Trust is earned when actions meet words. At mytaxi, we operate by a code of ‘constructive disruption’. This means that we pay our taxes. We respect that our drivers choose to be self-employed, and so do not expect to have the same demands made of them as employees. Yes, we embrace the future, but we do not slash and burn the foundations of sensible, sustainable business.
This is not just to feel good, it also makes commercial sense. There will always be people that head for the cheapest price and be damned the consequences, however we believe that most consumers also consider the ethics and actions of a brand. For instance, diesel car sales have fallen dramatically following the 2015 emissions scandal as people rapidly lost trust in the product and its future.
Social media has empowered the modern consumer. It has turned them into a media outlet, meaning that one bad experience becomes magnified as a Tweet or status is shared around the world. Rather than just lose one customer, a poor experience can smash a brand’s wider trust.
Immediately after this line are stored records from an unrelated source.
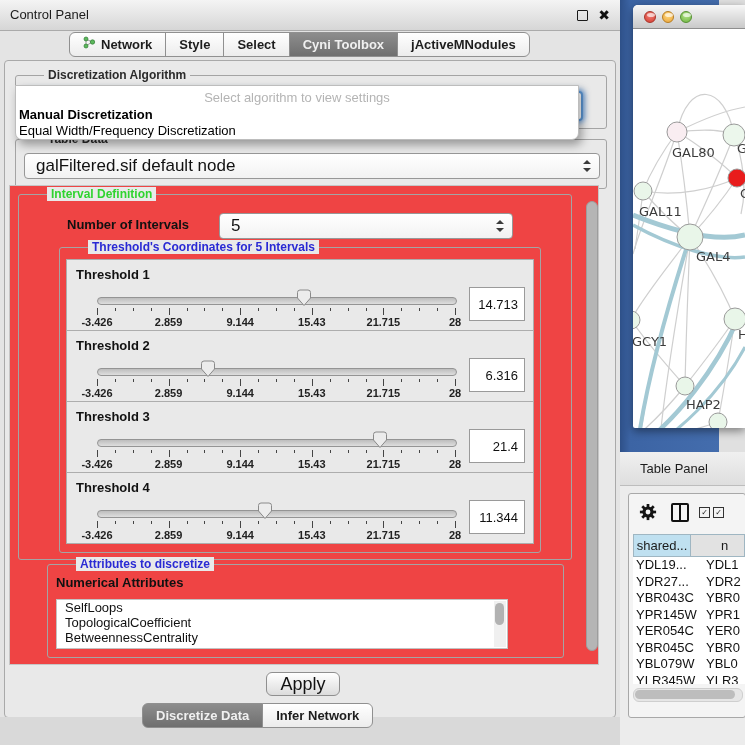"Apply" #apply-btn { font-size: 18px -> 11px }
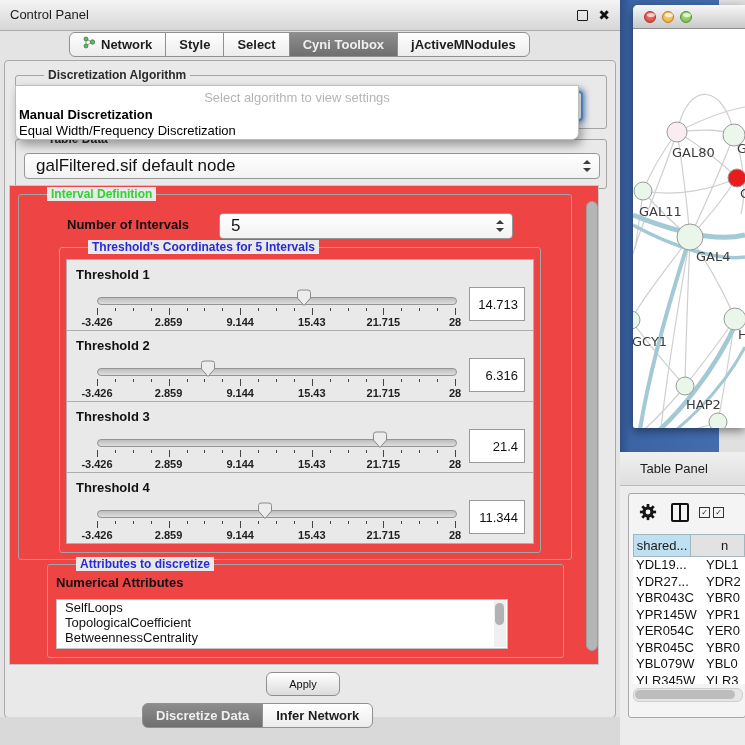"Discretize Data" div.tab { order: before "Infer Network" -> after "Infer Network" }
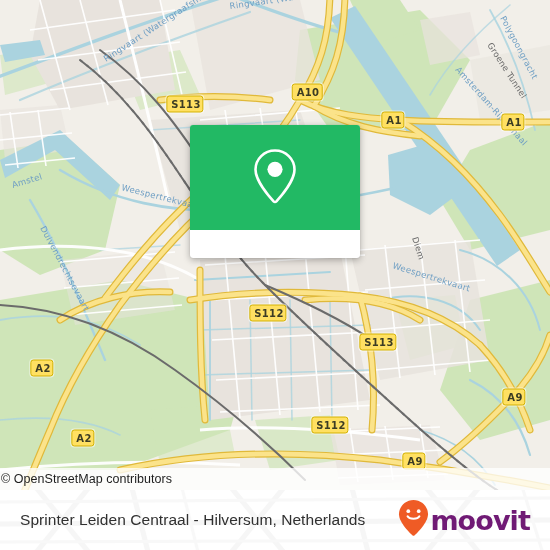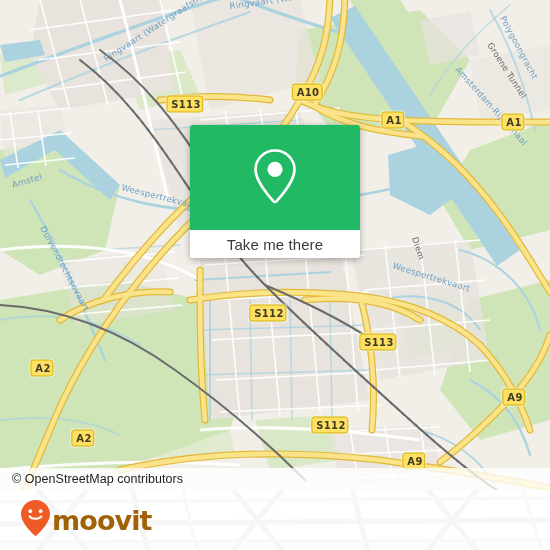"Take me there" div { html: <div> <span>Take me there</span> </div> -> none }
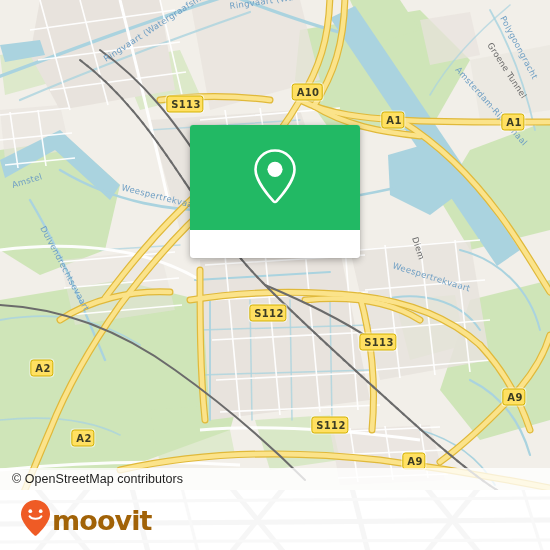"© OpenStreetMap contributors" #attribution .attr-text { padding-left: 12px -> 1px }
This places an even higher premium on actions and behaviour, since a single misstep can quickly escalate and even become fatal for a fledgling company.
This all happens in ‘gig time’ as digital data carries at the speed of light, meaning that brands have little time to manage or prepare for a crisis. In the old world, we could at least brace ourselves for tomorrow’s headline. Today, a crisis can trend while you’ve been at lunch. We all live and die by the sword, making our actions all the more important.
However social media is not only dangerous during a crisis. Too many brands erode their trust over time through poor marketing communications, invading people’s timelines and feeds with low quality paid advertising. Companies that enter the gig economy are supposed to be accompaniments to everyday life, they are meant to be brands that make the consumer journey more convenient. However intrusive marketing communications invade peoples’ timelines, rapidly undermining trust.
Importantly, the gig economy is lowering barriers to entry and increasing choice. Consumers have a wealth options at their fingertips, whereas once they were far more limited. This means that brands only have a few ways of differentiating themselves and standing out in a crowded market, with trust being arguably the most important differentiator. The gig economy is only increasing trust’s value.
To thrive in a world that is becoming evermore digital and open, brands will have to make a real commitment to building trusting relationships with consumers. To do this, they need to act in a way that benefits their consumers, people and society, not just their bottom line.